In the VTA, low levels of ethanol increase dopamine release. Ethanol acts as a positive allosteric modulator by binding to α6 nAChRs on the axon terminals of GABAergic neurons outside the VTA, which connect to other GABAergic neurons within the VTA. ACh binding to these receptors causes Ca2+ influx into the upstream GABAergic neurons. Ethanol enhances this influx. This increases GABA release onto the VTA GABAergic neurons, inhibiting them and reducing their suppression of dopaminergic neurons. As a result, the dopaminergic neurons fire more rapidly, increasing dopamine release within the VTA

However, very high levels of ethanol actually reduce dopamine release. The exact mechanism for this is unknown.

In addition to nicotine, research in animals has implicated α6-containing nAChRs in the abusive and addictive properties of ethanol, with mecamylamine demonstrating a potent ability to block these properties.

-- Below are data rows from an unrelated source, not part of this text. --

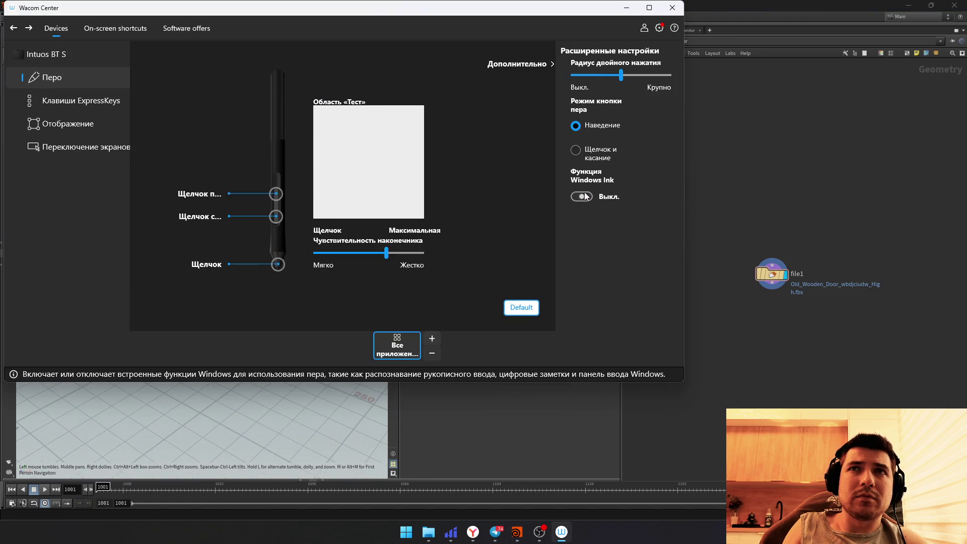
key("alt+Tab")
left_click_drag(245, 284, 304, 272)
key("alt+Tab")
left_click(579, 375)
Step: Re-test orbiting, adjust the pen button mode again, and collapse the advanced panel
key("alt+Tab")
mouse_move(333, 307)
left_mouse_down()
mouse_move(288, 273)
mouse_move(268, 345)
mouse_move(274, 287)
left_mouse_up()
scroll(298, 250, "down", 5)
left_click_drag(297, 250, 332, 234)
key("alt+Tab")
left_click(572, 155)
key("alt+Tab")
mouse_move(280, 328)
left_mouse_down()
mouse_move(330, 237)
mouse_move(232, 345)
left_mouse_up()
key("alt+Tab")
key("alt+Tab")
key("alt+Tab")
key("alt+Tab")
left_click_drag(276, 324, 340, 176)
key("alt+Tab")
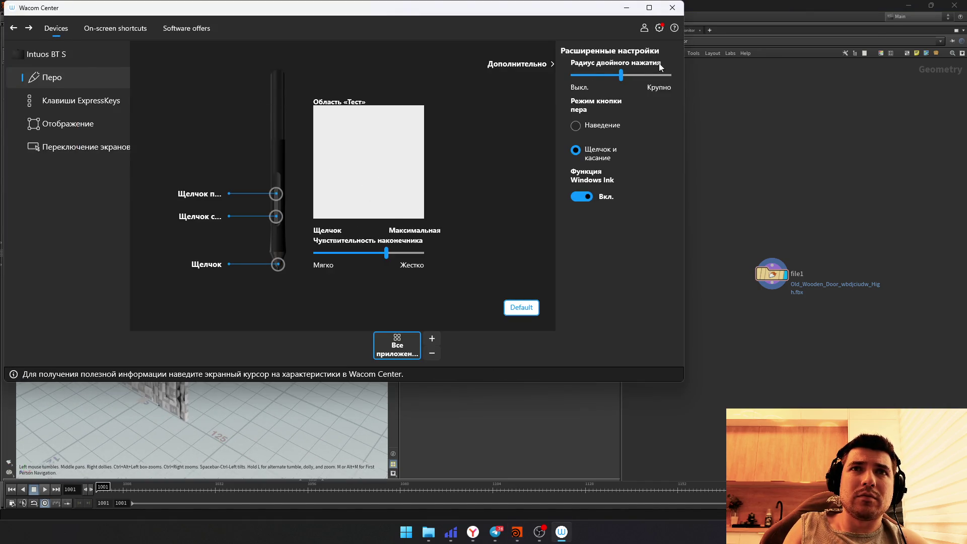
left_click(529, 64)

== Clinical significance ==
Because of their selective distribution and role in dopamine regulation in the Substantia Nigra, α6-containing receptors have been investigated as therapeutic targets.
Due to their selective localisation on dopaminergic neurons, α6-containing nACh receptors have also been suggested as a possible therapeutic target for the treatment of Parkinson's disease.